İngiltere kapsamında ekolojik krizle ilgili uzun yıllardır çalışan, kültür-sanat alanında meselenin yaygınlaşmasına önayak olmuş, ilgili ağları kurmuş ve ekolojik ayak izini azaltmak için alana özgü pek çok araç geliştirmiş olan kültür kurumları ve sivil toplum örgütleriyle görüşmeler, yine çevrimiçi olarak yürütüldü. Görüşülen kurumlar arasında Julie’s Bicycle, İngiltere Sanat Konseyi, British Council, Artsadmin, The Climate Story Lab ve Creative Carbon Scotland sayılabilir.
Doç. Dr. Hande Paker hakkında
Siyaset sosyolojisi ve politik ekoloji alanlarında çalışan Doç. Dr.

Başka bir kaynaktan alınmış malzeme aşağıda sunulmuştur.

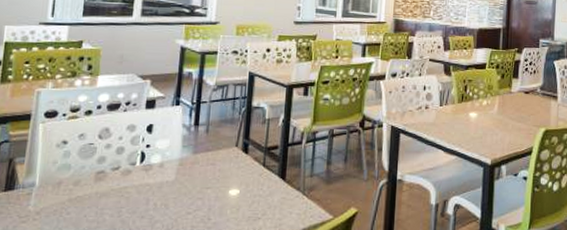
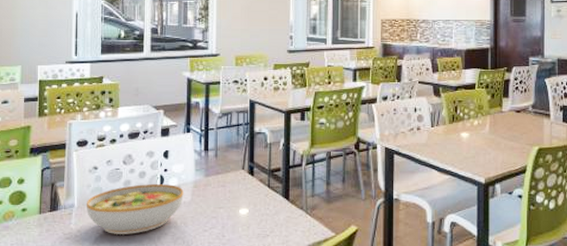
bowl: none [49,161,167,217] -> present [86,184,184,234]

Hande Paker, bu çerçevede sivil toplum ve devlet ilişkileri biçimleri, yerel ve küresel eksende çevre politikaları, kozmopolit vatandaşlık ve bilhassa çevre sorunları ve iklim krizi üzerine araştırmalar gerçekleştirmiştir. Voluntas, Environmental Politics, Theory and Society, Middle Eastern Studies gibi uluslararası dergilerde ve çeşitli kitaplarda makaleleri yayınlanmıştır. 2015-16 Mercator-IPM araştırmacısıdır. Hamburg Üniversitesi’nde konuk araştırmacı olarak bulunmuştur. Son dönemde çevre sivil toplum aktörlerinin iklim adaleti ile ilgili faaliyetlerini yerel ve ulus ötesi eylem alanlarına odaklanarak analiz eden çalışmalar yürütmektedir. McGill Üniversitesi’nde doktora yapan Hande Paker, yüksek lisans eğitimini McGill Üniversitesi’nde, lisans eğitimini ise Boğaziçi Üniversitesi’nde tamamlamıştır. Halen Bahçeşehir Üniversitesi İktisadi, İdari ve Sosyal Bilimler Fakültesi öğretim üyesidir.
[1] Warming Up girişiminden Matthea de Jong ile 11 Haziran 2020 tarihinde yapılan görüşmeden alıntılanmıştır.